Using in-field bioreactors, we investigated the influence of exogenous microorganisms in groundwater planktonic and biofilm microbial communities as part of the Integrated Field Research Challenge (IFRC). After an acclimation period with source groundwater, bioreactors received either filtered (0.22 μM filter) or unfiltered well groundwater in triplicate and communities were tracked routinely for 23 days after filtration was initiated. To address geochemical influences, the planktonic phase was assayed periodically for protein, organic acids, physico-/geochemical measurements and bacterial community (via 16S rRNA gene sequencing), while biofilms (i.e. microbial growth on sediment coupons) were targeted for bacterial community composition at the completion of the experiment (23 d). Based on Bray-Curtis distance, planktonic bacterial community composition varied temporally and between treatments (filtered, unfiltered bioreactors). Notably, filtration led to an increase in the dominant genus, Zoogloea relative abundance over time within the planktonic community, while remaining relatively constant when unfiltered. At day 23, biofilm communities were more taxonomically and phylogenetically diverse and substantially different from planktonic bacterial communities; however, the biofilm bacterial communities were similar regardless of filtration.
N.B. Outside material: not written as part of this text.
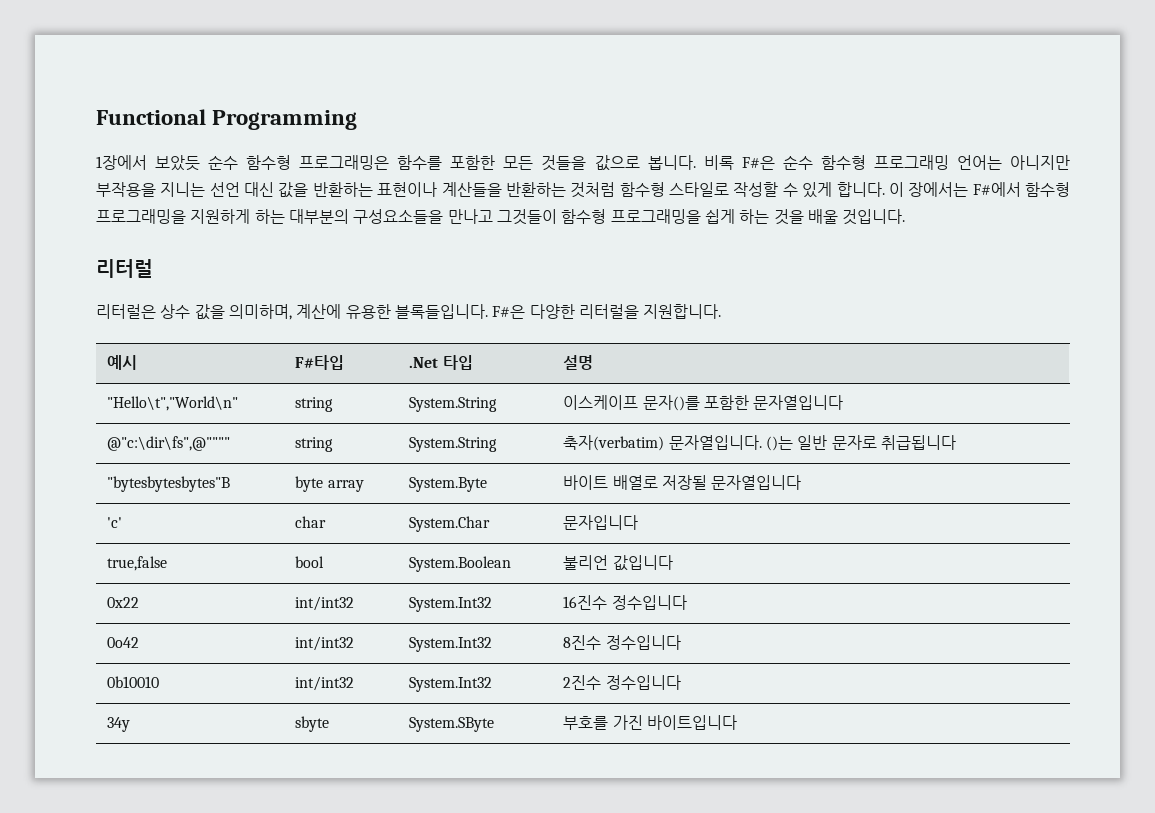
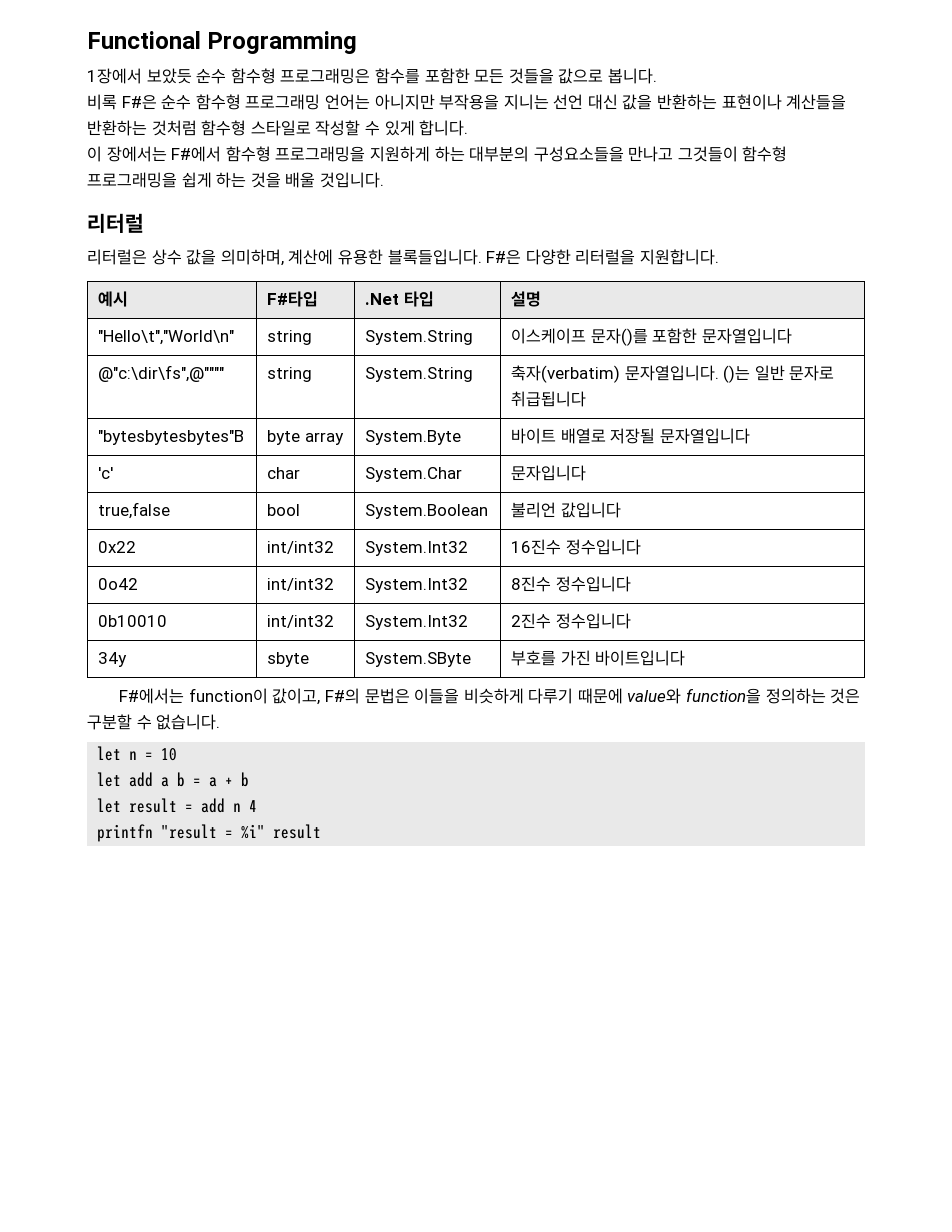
(696, 162) none -> (657, 76) //
(885, 189) none -> (469, 128) //
(737, 722) none -> [119,688,861,705] [87,714,221,730] [97,746,178,761] [97,772,250,787] [97,798,258,813] [97,824,322,842] // F#에서는 function이 값이고, F#의 문법은 이들을 비슷하게 다루기 때문에 value와 function을 정의하는 것은 구분할 수 없습니다. // let n = 10 // let add a b = a + b // let result = add n 4 // printfn "result = %i" result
These results suggest that although planktonic communities were sensitive to groundwater filtration, bacterial biofilm communities were stable and resistant to filtration. Bioreactors are useful tools in addressing questions pertaining to microbial community assembly and succession. These data provide a first step in understanding how an extrinsic factor, such as a groundwater inoculation and flux of microbial colonizers, impact how microbial communities assemble in environmental systems.